▶ **PROBLEM TO SOLVE**:
Output the rows from the start through the line containing "47,79 underline: present -> none" as a Markdown table with two columns, Number and Line. Number the lines in order, and leave out the pictures and any blank lines.

▶ **DATA EXTRACT**:
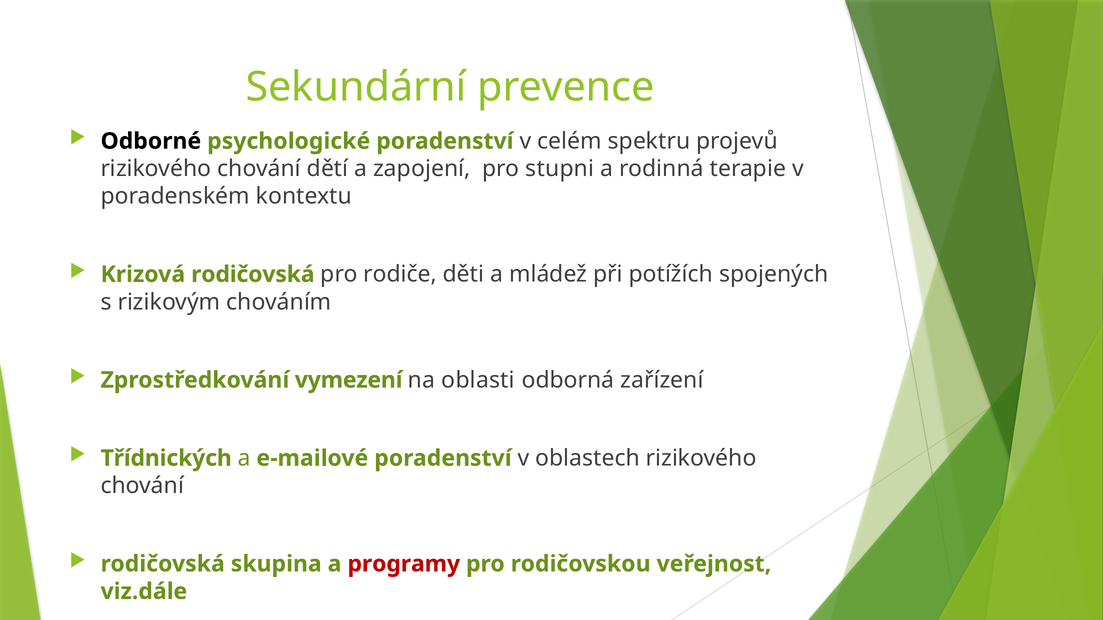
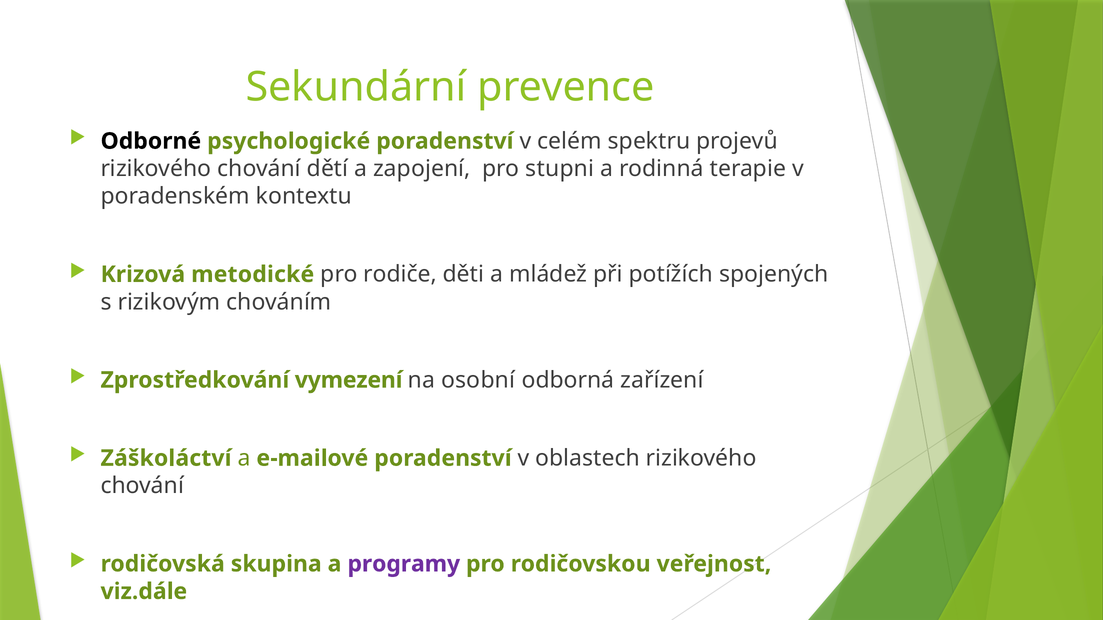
Krizová rodičovská: rodičovská -> metodické
oblasti: oblasti -> osobní
Třídnických: Třídnických -> Záškoláctví
programy colour: red -> purple
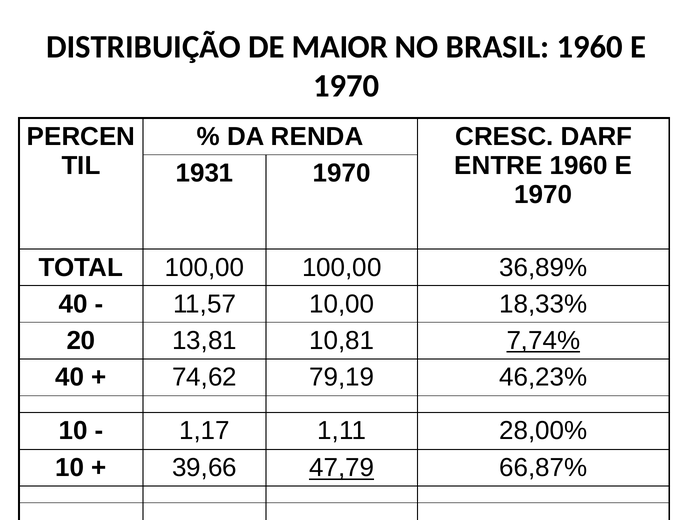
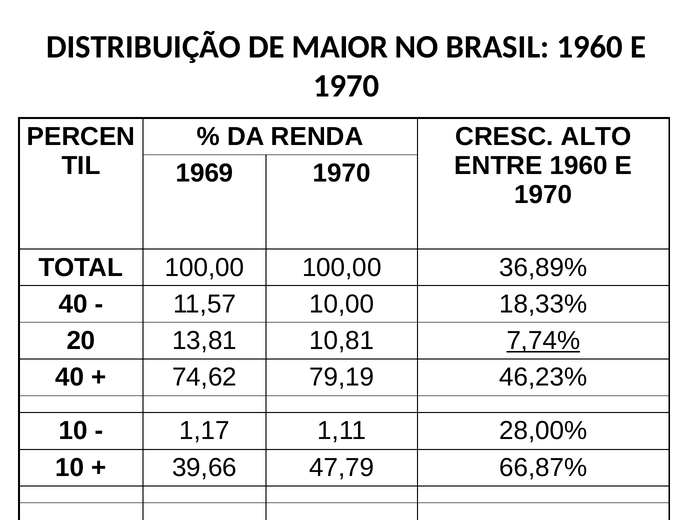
DARF: DARF -> ALTO
1931: 1931 -> 1969
47,79 underline: present -> none
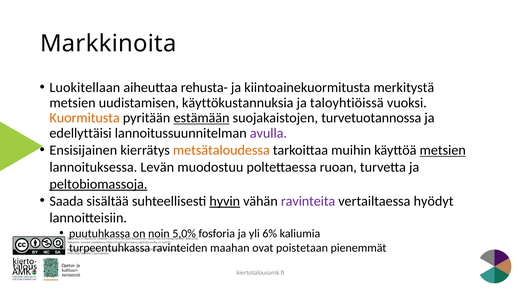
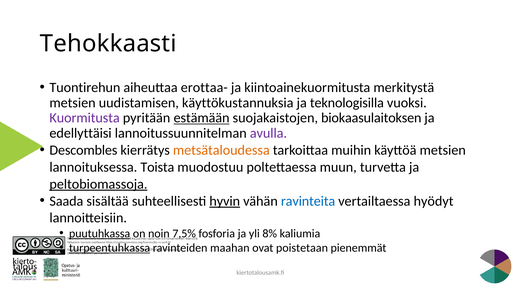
Markkinoita: Markkinoita -> Tehokkaasti
Luokitellaan: Luokitellaan -> Tuontirehun
rehusta-: rehusta- -> erottaa-
taloyhtiöissä: taloyhtiöissä -> teknologisilla
Kuormitusta colour: orange -> purple
turvetuotannossa: turvetuotannossa -> biokaasulaitoksen
Ensisijainen: Ensisijainen -> Descombles
metsien at (443, 150) underline: present -> none
Levän: Levän -> Toista
ruoan: ruoan -> muun
ravinteita colour: purple -> blue
puutuhkassa underline: none -> present
5,0%: 5,0% -> 7,5%
6%: 6% -> 8%
turpeentuhkassa underline: none -> present
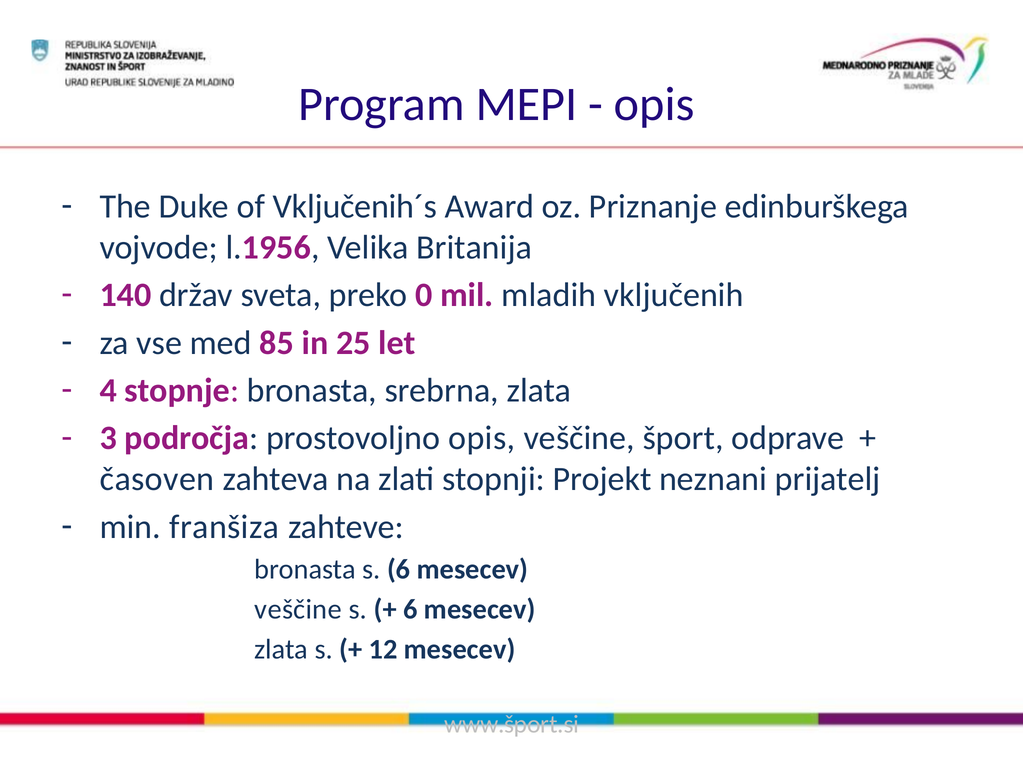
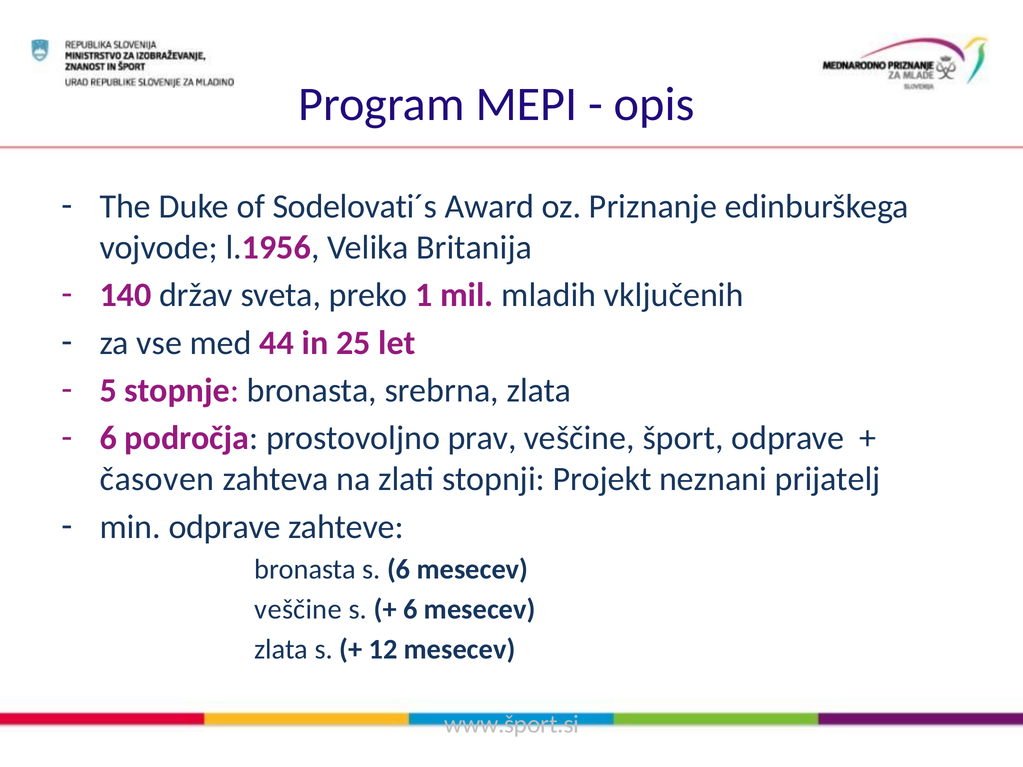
Vključenih´s: Vključenih´s -> Sodelovati´s
0: 0 -> 1
85: 85 -> 44
4: 4 -> 5
3 at (108, 438): 3 -> 6
prostovoljno opis: opis -> prav
min franšiza: franšiza -> odprave
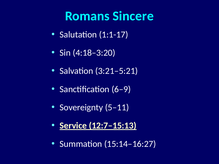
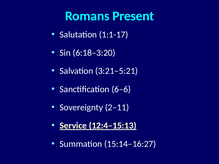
Sincere: Sincere -> Present
4:18–3:20: 4:18–3:20 -> 6:18–3:20
6–9: 6–9 -> 6–6
5–11: 5–11 -> 2–11
12:7–15:13: 12:7–15:13 -> 12:4–15:13
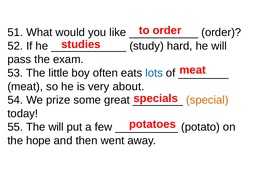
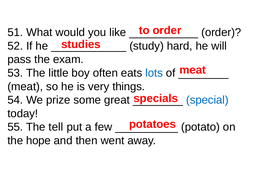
about: about -> things
special colour: orange -> blue
The will: will -> tell
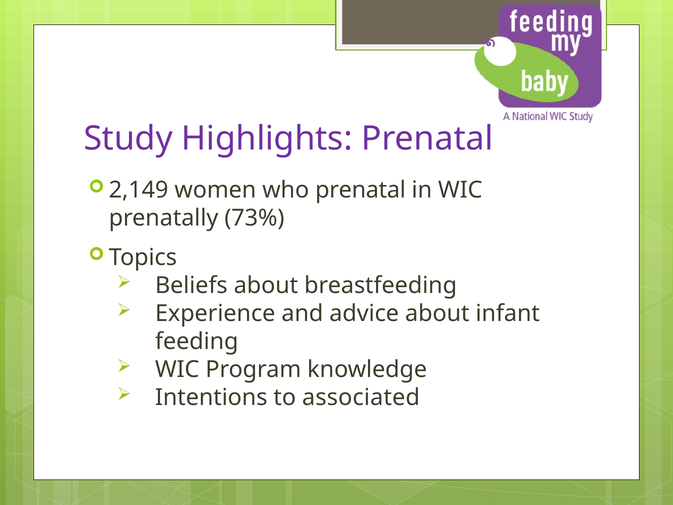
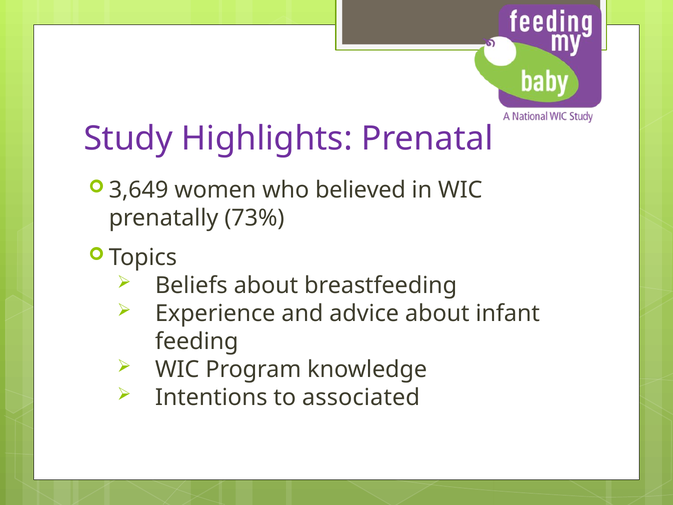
2,149: 2,149 -> 3,649
who prenatal: prenatal -> believed
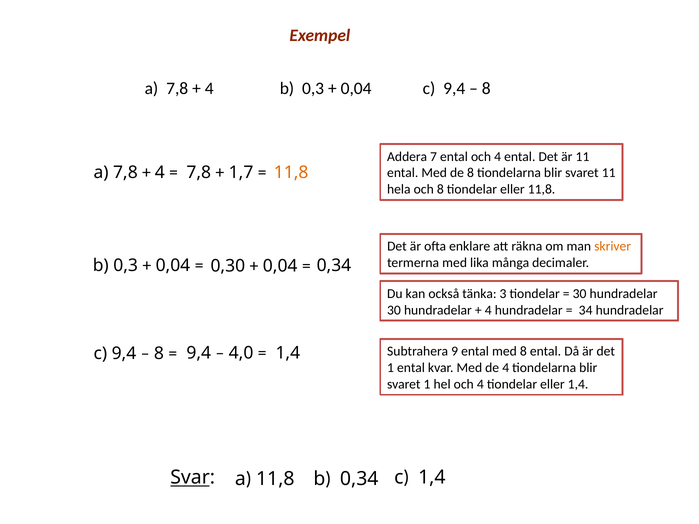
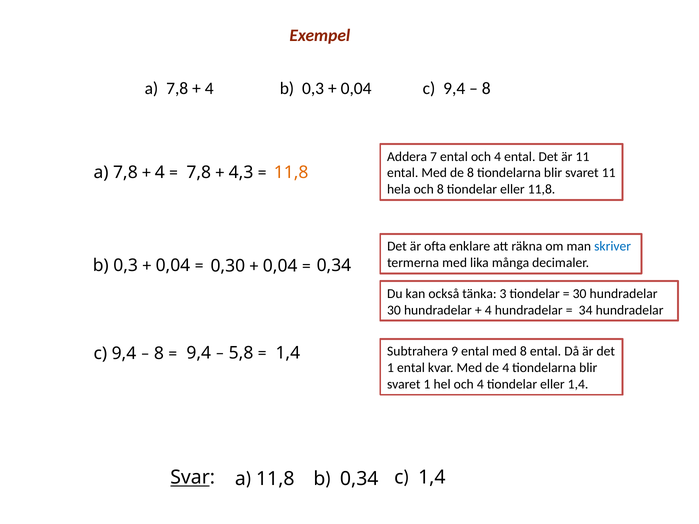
1,7: 1,7 -> 4,3
skriver colour: orange -> blue
4,0: 4,0 -> 5,8
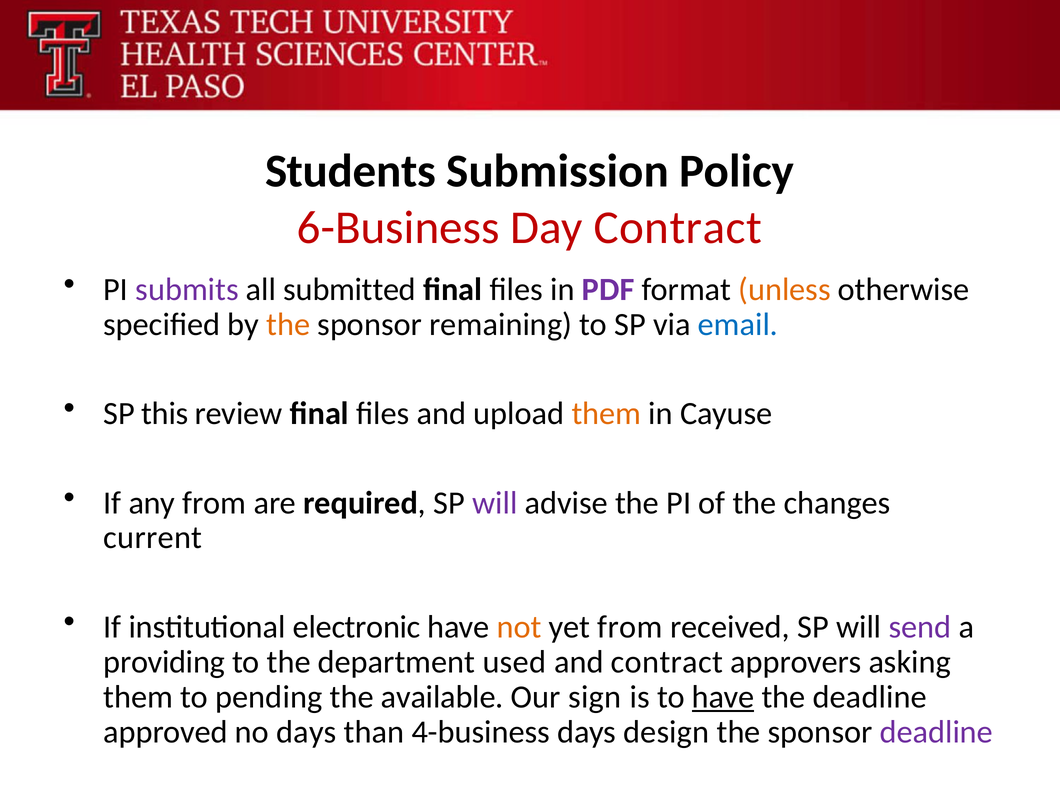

▶ **REPLY**:
| Number | Line |
|---|---|
| 1 | Krizová rodičovská: rodičovská -> metodické |
| 2 | oblasti: oblasti -> osobní |
| 3 | Třídnických: Třídnických -> Záškoláctví |
| 4 | programy colour: red -> purple |
| 5 | DARF: DARF -> ALTO |
| 6 | 1931: 1931 -> 1969 |
| 7 | 47,79 underline: present -> none |